• **Work to complete**
In the entries below, find the line with "LAST UPDATED : Feb 16, 2025." and print exactly every line from there up to and including the line with "On Monday, X, formerly", with no other lines.

Records contained in a dataset

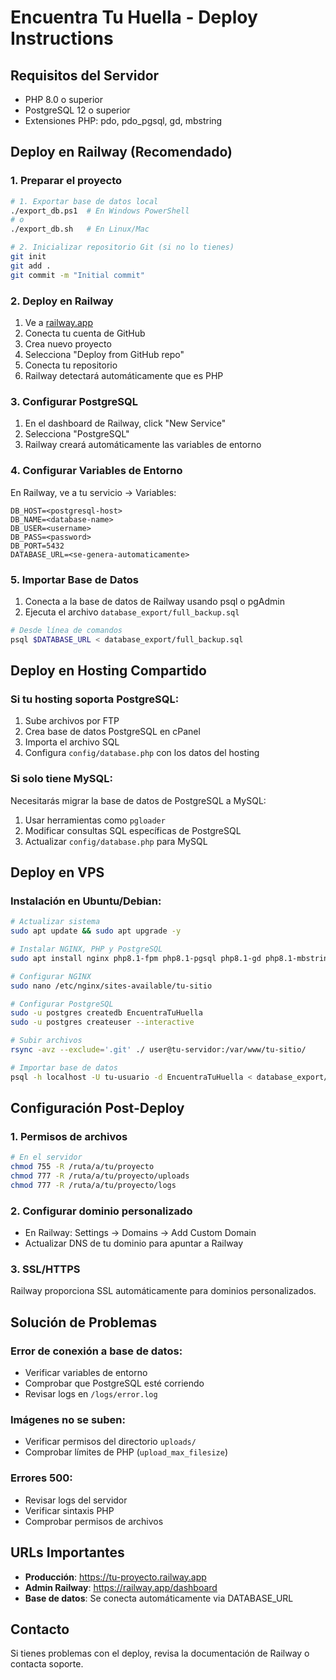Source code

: # Encuentra Tu Huella - Deploy Instructions

## Requisitos del Servidor
- PHP 8.0 o superior
- PostgreSQL 12 o superior
- Extensiones PHP: pdo, pdo_pgsql, gd, mbstring

## Deploy en Railway (Recomendado)

### 1. Preparar el proyecto
```bash
# 1. Exportar base de datos local
./export_db.ps1  # En Windows PowerShell
# o
./export_db.sh   # En Linux/Mac

# 2. Inicializar repositorio Git (si no lo tienes)
git init
git add .
git commit -m "Initial commit"
```

### 2. Deploy en Railway
1. Ve a [railway.app](https://railway.app)
2. Conecta tu cuenta de GitHub
3. Crea nuevo proyecto
4. Selecciona "Deploy from GitHub repo"
5. Conecta tu repositorio
6. Railway detectará automáticamente que es PHP

### 3. Configurar PostgreSQL
1. En el dashboard de Railway, click "New Service"
2. Selecciona "PostgreSQL"
3. Railway creará automáticamente las variables de entorno

### 4. Configurar Variables de Entorno
En Railway, ve a tu servicio → Variables:
```
DB_HOST=<postgresql-host>
DB_NAME=<database-name>
DB_USER=<username>
DB_PASS=<password>
DB_PORT=5432
DATABASE_URL=<se-genera-automaticamente>
```

### 5. Importar Base de Datos
1. Conecta a la base de datos de Railway usando psql o pgAdmin
2. Ejecuta el archivo `database_export/full_backup.sql`

```bash
# Desde línea de comandos
psql $DATABASE_URL < database_export/full_backup.sql
```

## Deploy en Hosting Compartido

### Si tu hosting soporta PostgreSQL:
1. Sube archivos por FTP
2. Crea base de datos PostgreSQL en cPanel
3. Importa el archivo SQL
4. Configura `config/database.php` con los datos del hosting

### Si solo tiene MySQL:
Necesitarás migrar la base de datos de PostgreSQL a MySQL:
1. Usar herramientas como `pgloader`
2. Modificar consultas SQL específicas de PostgreSQL
3. Actualizar `config/database.php` para MySQL

## Deploy en VPS

### Instalación en Ubuntu/Debian:
```bash
# Actualizar sistema
sudo apt update && sudo apt upgrade -y

# Instalar NGINX, PHP y PostgreSQL
sudo apt install nginx php8.1-fpm php8.1-pgsql php8.1-gd php8.1-mbstring postgresql

# Configurar NGINX
sudo nano /etc/nginx/sites-available/tu-sitio

# Configurar PostgreSQL
sudo -u postgres createdb EncuentraTuHuella
sudo -u postgres createuser --interactive

# Subir archivos
rsync -avz --exclude='.git' ./ user@tu-servidor:/var/www/tu-sitio/

# Importar base de datos
psql -h localhost -U tu-usuario -d EncuentraTuHuella < database_export/full_backup.sql
```

## Configuración Post-Deploy

### 1. Permisos de archivos
```bash
# En el servidor
chmod 755 -R /ruta/a/tu/proyecto
chmod 777 -R /ruta/a/tu/proyecto/uploads
chmod 777 -R /ruta/a/tu/proyecto/logs
```

### 2. Configurar dominio personalizado
- En Railway: Settings → Domains → Add Custom Domain
- Actualizar DNS de tu dominio para apuntar a Railway

### 3. SSL/HTTPS
Railway proporciona SSL automáticamente para dominios personalizados.

## Solución de Problemas

### Error de conexión a base de datos:
- Verificar variables de entorno
- Comprobar que PostgreSQL esté corriendo
- Revisar logs en `/logs/error.log`

### Imágenes no se suben:
- Verificar permisos del directorio `uploads/`
- Comprobar límites de PHP (`upload_max_filesize`)

### Errores 500:
- Revisar logs del servidor
- Verificar sintaxis PHP
- Comprobar permisos de archivos

## URLs Importantes
- **Producción**: https://tu-proyecto.railway.app
- **Admin Railway**: https://railway.app/dashboard
- **Base de datos**: Se conecta automáticamente via DATABASE_URL

## Contacto
Si tienes problemas con el deploy, revisa la documentación de Railway o contacta soporte.
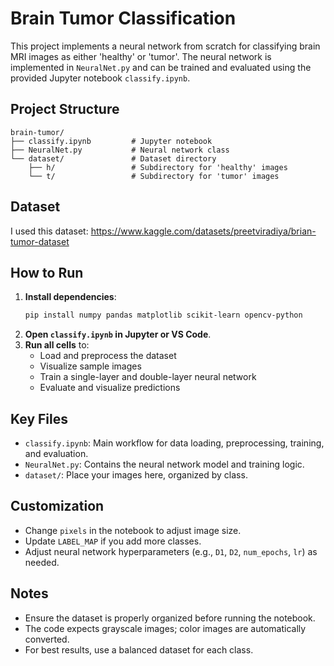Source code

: # Brain Tumor Classification

This project implements a neural network from scratch for classifying brain MRI images as either 'healthy' or 'tumor'. The neural network is implemented in `NeuralNet.py` and can be trained and evaluated using the provided Jupyter notebook `classify.ipynb`.

## Project Structure

```
brain-tumor/
├── classify.ipynb         # Jupyter notebook
├── NeuralNet.py           # Neural network class
└── dataset/               # Dataset directory
    ├── h/                 # Subdirectory for 'healthy' images
    └── t/                 # Subdirectory for 'tumor' images
```

## Dataset
I used this dataset: https://www.kaggle.com/datasets/preetviradiya/brian-tumor-dataset

## How to Run
1. **Install dependencies**:
   ```bash
   pip install numpy pandas matplotlib scikit-learn opencv-python
   ```
2. **Open `classify.ipynb` in Jupyter or VS Code**.
3. **Run all cells** to:
   - Load and preprocess the dataset
   - Visualize sample images
   - Train a single-layer and double-layer neural network
   - Evaluate and visualize predictions

## Key Files
- `classify.ipynb`: Main workflow for data loading, preprocessing, training, and evaluation.
- `NeuralNet.py`: Contains the neural network model and training logic.
- `dataset/`: Place your images here, organized by class.

## Customization
- Change `pixels` in the notebook to adjust image size.
- Update `LABEL_MAP` if you add more classes.
- Adjust neural network hyperparameters (e.g., `D1`, `D2`, `num_epochs`, `lr`) as needed.

## Notes
- Ensure the dataset is properly organized before running the notebook.
- The code expects grayscale images; color images are automatically converted.
- For best results, use a balanced dataset for each class.
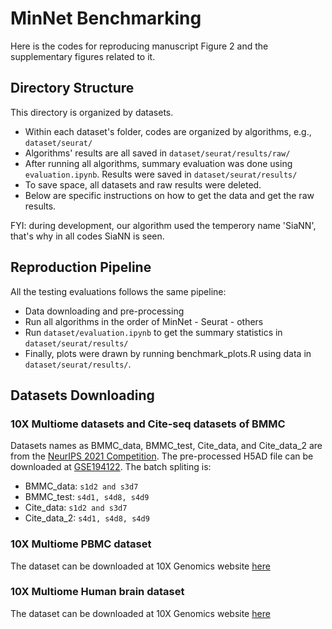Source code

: # MinNet Benchmarking
Here is the codes for reproducing manuscript Figure 2 and the supplementary figures related to it.

## Directory Structure
This directory is organized by datasets.
* Within each dataset's folder, codes are organized by algorithms, e.g., `dataset/seurat/`
* Algorithms' results are all saved in `dataset/seurat/results/raw/`
* After running all algorithms, summary evaluation was done using `evaluation.ipynb`. Results were saved in `dataset/seurat/results/`
* To save space, all datasets and raw results were deleted.
* Below are specific instructions on how to get the data and get the raw results.

FYI: during development, our algorithm used the temperory name 'SiaNN', that's why in all codes SiaNN is seen.

## Reproduction Pipeline
All the testing evaluations follows the same pipeline:
* Data downloading and pre-processing
* Run all algorithms in the order of MinNet - Seurat - others
* Run `dataset/evaluation.ipynb` to get the summary statistics in `dataset/seurat/results/`
* Finally, plots were drawn by running benchmark_plots.R using data in `dataset/seurat/results/`.

## Datasets Downloading
### 10X Multiome datasets and Cite-seq datasets of BMMC
Datasets names as BMMC_data, BMMC_test, Cite_data, and Cite_data_2 are from the [NeurIPS 2021 Competition](https://openproblems.bio/neurips_2021/).
The pre-processed H5AD file can be downloaded at [GSE194122](https://www.ncbi.nlm.nih.gov/geo/query/acc.cgi?acc=GSE194122).
The batch spliting is:
* BMMC_data: `s1d2 and s3d7`
* BMMC_test: `s4d1, s4d8, s4d9`
* Cite_data: `s1d2 and s3d7`
* Cite_data_2: `s4d1, s4d8, s4d9`


### 10X Multiome PBMC dataset
The dataset can be downloaded at 10X Genomics website [here](https://support.10xgenomics.com/single-cell-multiome-atac-gex/datasets/1.0.0/pbmc_granulocyte_sorted_10k)

### 10X Multiome Human brain dataset
The dataset can be downloaded at 10X Genomics website [here](https://www.10xgenomics.com/resources/datasets/frozen-human-healthy-brain-tissue-3-k-1-standard-2-0-0)








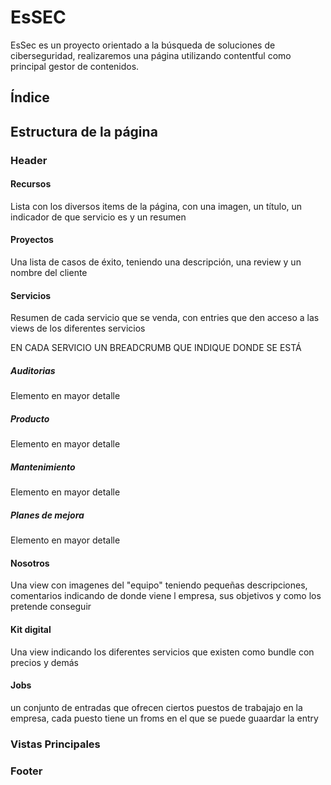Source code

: # EsSEC

EsSec es un proyecto orientado a la búsqueda de soluciones de ciberseguridad, realizaremos una página utilizando contentful como principal gestor de contenidos.

## Índice

## Estructura de la página
### Header

#### Recursos

Lista con los diversos items de la página, con una imagen, un título, un indicador de que servicio es y un resumen

#### Proyectos

Una lista de casos de éxito, teniendo una descripción, una review y un nombre del cliente

#### Servicios

Resumen de cada servicio que se venda, con entries que den acceso a las views de los diferentes servicios

EN CADA SERVICIO UN BREADCRUMB QUE INDIQUE DONDE SE ESTÁ


##### Auditorias
Elemento en mayor detalle
##### Producto
Elemento en mayor detalle
##### Mantenimiento
Elemento en mayor detalle

##### Planes de mejora

Elemento en mayor detalle
#### Nosotros

Una view con imagenes del "equipo" teniendo pequeñas descripciones, comentarios indicando de donde viene l empresa, sus objetivos y como los pretende conseguir

#### Kit digital

Una view indicando los diferentes servicios que existen como bundle con precios y demás


#### Jobs

un conjunto de entradas que ofrecen ciertos puestos de trabajajo en la empresa, cada puesto tiene un froms en el que se puede guaardar la entry

### Vistas Principales
### Footer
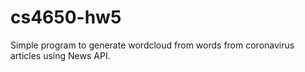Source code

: # cs4650-hw5
Simple program to generate wordcloud from words from coronavirus articles using News API.
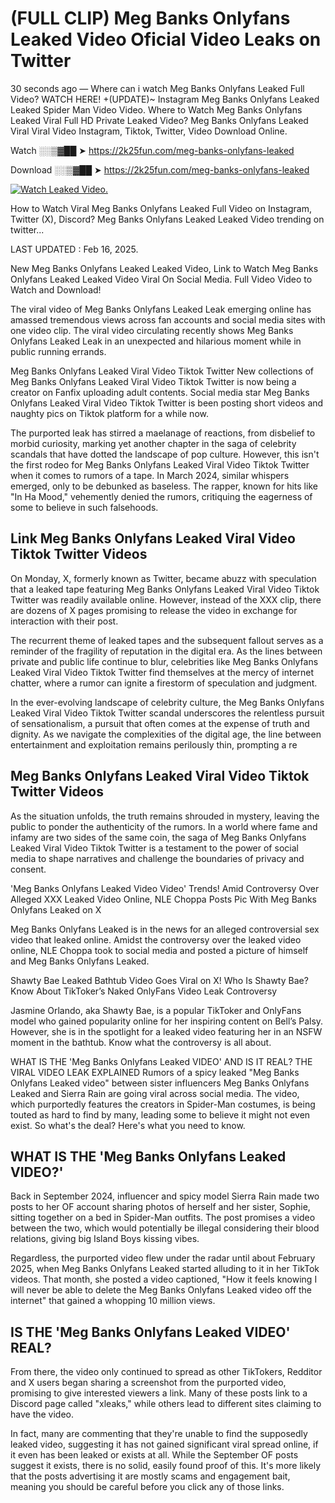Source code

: # (FULL CLIP) Meg Banks Onlyfans Leaked Video Oficial Video Leaks on Twitter

30 seconds ago — Where can i watch Meg Banks Onlyfans Leaked Full Video? WATCH HERE! +(UPDATE)~ Instagram Meg Banks Onlyfans Leaked Leaked Spider Man Video Video. Where to Watch Meg Banks Onlyfans Leaked Viral Full HD Private Leaked Video? Meg Banks Onlyfans Leaked Viral Viral Video Instagram, Tiktok, Twitter, Video Download Online.

Watch ░░▒▓██ ➤ https://2k25fun.com/meg-banks-onlyfans-leaked

Download ░░▒▓██ ➤ https://2k25fun.com/meg-banks-onlyfans-leaked

[![Watch Leaked Video.](https://miro.medium.com/v2/resize:fit:828/format:webp/1*cilzJN44JGOrTw9NJCrNHA.gif "Watch Leaked Video")](https://2k25fun.com/meg-banks-onlyfans-leaked)

How to Watch Viral Meg Banks Onlyfans Leaked Full Video on Instagram, Twitter (X), Discord? Meg Banks Onlyfans Leaked Leaked Video trending on twitter...

LAST UPDATED : Feb 16, 2025.

New Meg Banks Onlyfans Leaked Leaked Video, Link to Watch Meg Banks Onlyfans Leaked Leaked Video Viral On Social Media. Full Video Video to Watch and Download!

The viral video of Meg Banks Onlyfans Leaked Leak emerging online has amassed tremendous views across fan accounts and social media sites with one video clip. The viral video circulating recently shows Meg Banks Onlyfans Leaked Leak in an unexpected and hilarious moment while in public running errands.

Meg Banks Onlyfans Leaked Viral Video Tiktok Twitter New collections of Meg Banks Onlyfans Leaked Viral Video Tiktok Twitter is now being a creator on Fanfix uploading adult contents. Social media star Meg Banks Onlyfans Leaked Viral Video Tiktok Twitter is been posting short videos and naughty pics on Tiktok platform for a while now.

The purported leak has stirred a maelanage of reactions, from disbelief to morbid curiosity, marking yet another chapter in the saga of celebrity scandals that have dotted the landscape of pop culture. However, this isn't the first rodeo for Meg Banks Onlyfans Leaked Viral Video Tiktok Twitter when it comes to rumors of a tape. In March 2024, similar whispers emerged, only to be debunked as baseless. The rapper, known for hits like "In Ha Mood," vehemently denied the rumors, critiquing the eagerness of some to believe in such falsehoods.

## Link Meg Banks Onlyfans Leaked Viral Video Tiktok Twitter Videos

On Monday, X, formerly known as Twitter, became abuzz with speculation that a leaked tape featuring Meg Banks Onlyfans Leaked Viral Video Tiktok Twitter was readily available online. However, instead of the XXX clip, there are dozens of X pages promising to release the video in exchange for interaction with their post.

The recurrent theme of leaked tapes and the subsequent fallout serves as a reminder of the fragility of reputation in the digital era. As the lines between private and public life continue to blur, celebrities like Meg Banks Onlyfans Leaked Viral Video Tiktok Twitter find themselves at the mercy of internet chatter, where a rumor can ignite a firestorm of speculation and judgment.

In the ever-evolving landscape of celebrity culture, the Meg Banks Onlyfans Leaked Viral Video Tiktok Twitter scandal underscores the relentless pursuit of sensationalism, a pursuit that often comes at the expense of truth and dignity. As we navigate the complexities of the digital age, the line between entertainment and exploitation remains perilously thin, prompting a re

##  Meg Banks Onlyfans Leaked Viral Video Tiktok Twitter Videos

As the situation unfolds, the truth remains shrouded in mystery, leaving the public to ponder the authenticity of the rumors. In a world where fame and infamy are two sides of the same coin, the saga of Meg Banks Onlyfans Leaked Viral Video Tiktok Twitter is a testament to the power of social media to shape narratives and challenge the boundaries of privacy and consent.

'Meg Banks Onlyfans Leaked Video Video' Trends! Amid Controversy Over Alleged XXX Leaked Video Online, NLE Choppa Posts Pic With Meg Banks Onlyfans Leaked on X

Meg Banks Onlyfans Leaked is in the news for an alleged controversial sex video that leaked online. Amidst the controversy over the leaked video online, NLE Choppa took to social media and posted a picture of himself and Meg Banks Onlyfans Leaked.

Shawty Bae Leaked Bathtub Video Goes Viral on X! Who Is Shawty Bae? Know About TikToker’s Naked OnlyFans Video Leak Controversy

Jasmine Orlando, aka Shawty Bae, is a popular TikToker and OnlyFans model who gained popularity online for her inspiring content on Bell’s Palsy. However, she is in the spotlight for a leaked video featuring her in an NSFW moment in the bathtub. Know what the controversy is all about.

WHAT IS THE 'Meg Banks Onlyfans Leaked VIDEO' AND IS IT REAL? THE VIRAL VIDEO LEAK EXPLAINED Rumors of a spicy leaked "Meg Banks Onlyfans Leaked video" between sister influencers Meg Banks Onlyfans Leaked and Sierra Rain are going viral across social media. The video, which purportedly features the creators in Spider-Man costumes, is being touted as hard to find by many, leading some to believe it might not even exist. So what's the deal? Here's what you need to know.

## WHAT IS THE 'Meg Banks Onlyfans Leaked VIDEO?'

Back in September 2024, influencer and spicy model Sierra Rain made two posts to her OF account sharing photos of herself and her sister, Sophie, sitting together on a bed in Spider-Man outfits. The post promises a video between the two, which would potentially be illegal considering their blood relations, giving big Island Boys kissing vibes.

Regardless, the purported video flew under the radar until about February 2025, when Meg Banks Onlyfans Leaked started alluding to it in her TikTok videos. That month, she posted a video captioned, "How it feels knowing I will never be able to delete the Meg Banks Onlyfans Leaked video off the internet" that gained a whopping 10 million views.

## IS THE 'Meg Banks Onlyfans Leaked VIDEO' REAL?

From there, the video only continued to spread as other TikTokers, Redditor and X users began sharing a screenshot from the purported video, promising to give interested viewers a link. Many of these posts link to a Discord page called "xleaks," while others lead to different sites claiming to have the video.

In fact, many are commenting that they're unable to find the supposedly leaked video, suggesting it has not gained significant viral spread online, if it even has been leaked or exists at all. While the September OF posts suggest it exists, there is no solid, easily found proof of this. It's more likely that the posts advertising it are mostly scams and engagement bait, meaning you should be careful before you click any of those links.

• **Output for this exercise**
LAST UPDATED : Feb 16, 2025.

New Meg Banks Onlyfans Leaked Leaked Video, Link to Watch Meg Banks Onlyfans Leaked Leaked Video Viral On Social Media. Full Video Video to Watch and Download!

The viral video of Meg Banks Onlyfans Leaked Leak emerging online has amassed tremendous views across fan accounts and social media sites with one video clip. The viral video circulating recently shows Meg Banks Onlyfans Leaked Leak in an unexpected and hilarious moment while in public running errands.

Meg Banks Onlyfans Leaked Viral Video Tiktok Twitter New collections of Meg Banks Onlyfans Leaked Viral Video Tiktok Twitter is now being a creator on Fanfix uploading adult contents. Social media star Meg Banks Onlyfans Leaked Viral Video Tiktok Twitter is been posting short videos and naughty pics on Tiktok platform for a while now.

The purported leak has stirred a maelanage of reactions, from disbelief to morbid curiosity, marking yet another chapter in the saga of celebrity scandals that have dotted the landscape of pop culture. However, this isn't the first rodeo for Meg Banks Onlyfans Leaked Viral Video Tiktok Twitter when it comes to rumors of a tape. In March 2024, similar whispers emerged, only to be debunked as baseless. The rapper, known for hits like "In Ha Mood," vehemently denied the rumors, critiquing the eagerness of some to believe in such falsehoods.

## Link Meg Banks Onlyfans Leaked Viral Video Tiktok Twitter Videos

On Monday, X, formerly known as Twitter, became abuzz with speculation that a leaked tape featuring Meg Banks Onlyfans Leaked Viral Video Tiktok Twitter was readily available online. However, instead of the XXX clip, there are dozens of X pages promising to release the video in exchange for interaction with their post.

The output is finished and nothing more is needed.